У Тараканыча сидел главный бухгалтер, которого называли ласково «главбуся».
Зам спросил сухо:
— В чем дело? Почему вы не исполняете распоряжения?
— Я написала правильно: «согласно договору». А «согласно договора» — неправильно.
Тараканыч пожевал губами и сказал с явным желанием посмеяться над машинисткой:
— Знаете, когда мы решим повысить нашу грамотность, мы пригласим доцента из Академии наук и как-нибудь обойдемся без филологов из машинного бюро. Перепишите. Это бумага в банк, а там никто ничего не поймет, если будет «договору». Я, слава богу, двадцать лет с лишним пишу «договора», и не вам меня учить. Перепишите.
— Я не перепишу, — тихо, но твердо сказала «филолог из машинного бюро».
«Главбуся» смотрел на нее с изумлением.
— Та-а-к… — зловеще протянул Тараканыч. — В таком случае я сам перепишу и напишу приказ о вашем увольнении за нарушение трудовой дисциплины. Можете идти.
Мария Ивановна ушла, а Тараканыч схватил телефонную трубку и патетически изложил начальнику Кириллу Петровичу, прозванному «Королек», неслыханное происшествие, угрожающее развалом учреждения, если дерзость машинистки не будет немедленно пресечена.
Начальник обладал чувством юмора, и, по-видимому, до него прежде всего дошла комическая сторона инцидента. Во всяком случае, в ответ на гневные рулады Тараканыча в трубке послышалось какое-то бульканье. Тарас Иваныч, положив трубку, сказал со вздохом:
— Кирилл Петрович очень хороший человек, но… несерьезный. Да, несерьезный.
На что «главбуся» ответил дипломатично:
— Гм…
Тем не менее через десять минут Аня стрелой промчалась через секретариат в кабинет Королька, и все три этажа узнали, что бедная Марванна увольняется за тяжкое нарушение дисциплины.
Начальник был занят срочными делами, и в этот день не была подписана бумага «согласно договора» и не был подписан приказ об увольнении. Но многие уже обходили Марванну, как зачумленную, или выражали свое соболезнование.
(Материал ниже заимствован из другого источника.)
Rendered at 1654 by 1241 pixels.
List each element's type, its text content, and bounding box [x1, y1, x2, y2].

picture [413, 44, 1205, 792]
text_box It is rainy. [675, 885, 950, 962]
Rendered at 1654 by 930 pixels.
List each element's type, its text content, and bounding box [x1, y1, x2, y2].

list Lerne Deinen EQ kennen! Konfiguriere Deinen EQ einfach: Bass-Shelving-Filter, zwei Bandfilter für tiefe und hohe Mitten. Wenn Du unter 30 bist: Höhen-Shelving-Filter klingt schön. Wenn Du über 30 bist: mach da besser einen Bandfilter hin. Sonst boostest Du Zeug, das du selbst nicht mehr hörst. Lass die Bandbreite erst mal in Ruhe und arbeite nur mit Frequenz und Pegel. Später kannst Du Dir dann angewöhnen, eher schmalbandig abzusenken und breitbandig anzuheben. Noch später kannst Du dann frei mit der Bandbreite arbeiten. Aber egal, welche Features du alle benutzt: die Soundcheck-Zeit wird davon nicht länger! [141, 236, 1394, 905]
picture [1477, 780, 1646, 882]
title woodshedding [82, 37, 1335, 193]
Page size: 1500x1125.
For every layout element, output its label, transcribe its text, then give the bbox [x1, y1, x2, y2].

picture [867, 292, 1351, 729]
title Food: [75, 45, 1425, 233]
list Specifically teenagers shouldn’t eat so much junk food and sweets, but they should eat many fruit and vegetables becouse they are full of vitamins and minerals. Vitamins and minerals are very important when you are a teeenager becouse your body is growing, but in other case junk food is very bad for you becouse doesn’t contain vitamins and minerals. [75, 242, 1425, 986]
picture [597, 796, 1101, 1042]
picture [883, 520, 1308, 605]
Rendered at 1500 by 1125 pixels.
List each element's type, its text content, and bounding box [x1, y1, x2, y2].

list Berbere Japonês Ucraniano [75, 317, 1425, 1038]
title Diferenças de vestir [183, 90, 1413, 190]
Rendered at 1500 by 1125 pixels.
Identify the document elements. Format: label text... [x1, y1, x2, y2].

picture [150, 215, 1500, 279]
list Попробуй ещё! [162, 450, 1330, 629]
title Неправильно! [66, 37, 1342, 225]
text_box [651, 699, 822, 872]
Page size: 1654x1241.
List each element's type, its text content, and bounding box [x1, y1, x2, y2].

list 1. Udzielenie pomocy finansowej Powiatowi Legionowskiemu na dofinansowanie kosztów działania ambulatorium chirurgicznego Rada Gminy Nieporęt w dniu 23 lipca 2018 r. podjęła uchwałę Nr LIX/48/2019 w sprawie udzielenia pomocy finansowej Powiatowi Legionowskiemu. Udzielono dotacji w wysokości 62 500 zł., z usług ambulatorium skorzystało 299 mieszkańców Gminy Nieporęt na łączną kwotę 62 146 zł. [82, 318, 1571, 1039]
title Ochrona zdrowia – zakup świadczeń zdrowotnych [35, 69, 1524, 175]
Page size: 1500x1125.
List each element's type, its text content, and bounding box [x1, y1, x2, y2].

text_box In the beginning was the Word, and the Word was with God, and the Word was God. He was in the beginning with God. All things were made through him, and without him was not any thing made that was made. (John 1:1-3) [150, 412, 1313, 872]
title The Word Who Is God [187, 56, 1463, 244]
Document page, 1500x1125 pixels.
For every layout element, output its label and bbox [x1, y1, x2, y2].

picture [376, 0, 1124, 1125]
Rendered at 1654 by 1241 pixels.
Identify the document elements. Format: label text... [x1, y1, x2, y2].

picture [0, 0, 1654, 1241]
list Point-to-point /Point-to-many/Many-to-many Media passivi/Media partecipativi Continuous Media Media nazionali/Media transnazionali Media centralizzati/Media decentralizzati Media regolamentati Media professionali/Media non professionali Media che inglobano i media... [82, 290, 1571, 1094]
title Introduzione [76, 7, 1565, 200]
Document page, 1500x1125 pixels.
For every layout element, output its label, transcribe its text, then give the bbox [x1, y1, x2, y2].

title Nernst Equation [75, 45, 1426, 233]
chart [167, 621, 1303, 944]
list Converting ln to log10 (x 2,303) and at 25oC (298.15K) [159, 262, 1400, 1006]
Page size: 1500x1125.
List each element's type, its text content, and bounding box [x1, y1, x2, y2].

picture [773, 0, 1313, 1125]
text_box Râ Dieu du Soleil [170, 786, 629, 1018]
Ее упорство казалось непонятным упрямством.
На другой день ее вызвали к начальнику. Королек не был расположен к репрессиям. Вся история представлялась ему в юмористическом свете. Забавна была эта тихонькая женщина, готовая пострадать за правильность и чистоту русского языка.
Королек вежливо поздоровался, пригласил сесть и сказал с улыбкой:
— Что же вы это… простите, не помню имени-отчества вашего…
— Мария Ивановна, — сказала машинистка.
«Марванна», — вспомнил начальник и подавил улыбку.
— Что же вы, Мария Ивановна, потрясаете основы и вгоняете в тоску нашего уважаемого Тараса Ивановича?
— Я не вгоняю в тоску, — возразила Марванна, — а только «согласно договора» — это неправильно. Нельзя коверкать русский язык.